As a convenience, we will “attach” the PDF file that you upload as a reference to the converted document, allowing translators to download and review it. The converted document will use the same file name as the PDF with a “docx” extension appended to it. Visual context in the Smartling CAT tool will depend on the layout of the converted Word document.
Native PDFs vs. scanned documents
A native PDF is one that is created by an application using digital source content and is ‘saved’, ‘printed’, or ‘exported’ as PDF from a software application. A scanned document is produced by a document scanner or digital camera; it’s effectively an “image”.
The strings and formatting of native documents should be highly accurate after conversion. The formatting and layout of the converted document should be fairly similar to what you visually see in the PDF. This includes headings and titles, lists, paragraphs and even tables. As with all our standard supported file formats, text that is embedded in images will not be available for translation. Only the native text in these files is extracted when they are converted to Word documents.
Scanned documents will be processed using OCR to extract the text. Layout is not retained for such documents. The extracted content will be simply formatted as a series of paragraphs. The strings in the document may not be accurate compared to what you believe the content is in the original PDF file.
Previewing the strings and formatting
After you upload a PDF and Smartling has converted the content into a Word document you may want to review the strings or the Word document before authorizing translation. This is an opportunity to review the quality and accuracy of the strings as well as the formatting are suitable to begin translation. If you find that the content is not ready for translation you can download and edit the converted Word document then re-upload it before authorizing it to be translated. You can do this in the Smartling project or job. Download the converted Word document in the source language. Alternatively you can review the strings in the source language in the Smartling strings view, but if you want to make changes you'll need to download and edit the file.

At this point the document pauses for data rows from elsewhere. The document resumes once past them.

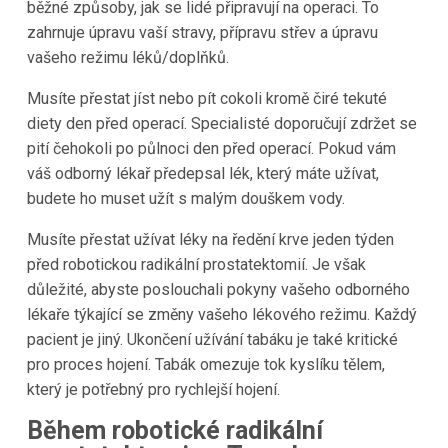
běžné způsoby, jak se lidé připravují na operaci. To
zahrnuje úpravu vaší stravy, přípravu střev a úpravu
vašeho režimu léků/doplňků.
Musíte přestat jíst nebo pít cokoli kromě čiré tekuté
diety den před operací. Specialisté doporučují zdržet se
pití čehokoli po půlnoci den před operací. Pokud vám
váš odborný lékař předepsal lék, který máte užívat,
budete ho muset užít s malým douškem vody.
Musíte přestat užívat léky na ředění krve jeden týden
před robotickou radikální prostatektomií. Je však
důležité, abyste poslouchali pokyny vašeho odborného
lékaře týkající se změny vašeho lékového režimu. Každý
pacient je jiný. Ukončení užívání tabáku je také kritické
pro proces hojení. Tabák omezuje tok kyslíku tělem,
který je potřebný pro rychlejší hojení.
Během robotické radikální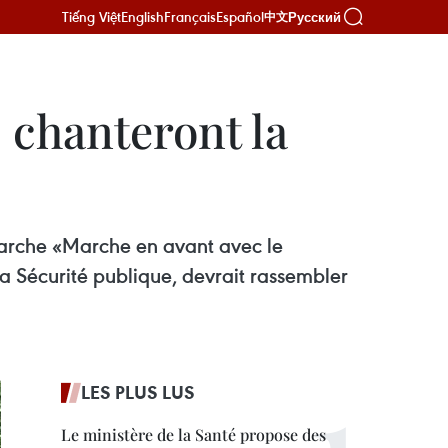
Tiếng Việt
English
Français
Español
Русский
中文
 chanteront la
marche «Marche en avant avec le
a Sécurité publique, devrait rassembler
LES PLUS LUS
Le ministère de la Santé propose des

Post translation formatting - AKA: Desktop Publishing (DTP)
While not unique to PDF documents, DTP may be more important than for other file formats after translation is completed. As a best practice for PDF; first make sure the content strings that are extracted from your document are accurate and complete before authorizing translation, as noted above. Don’t worry too much about formatting at that point. After the translations are complete is a good time to make final adjustments to formatting and layout if it’s important for your document.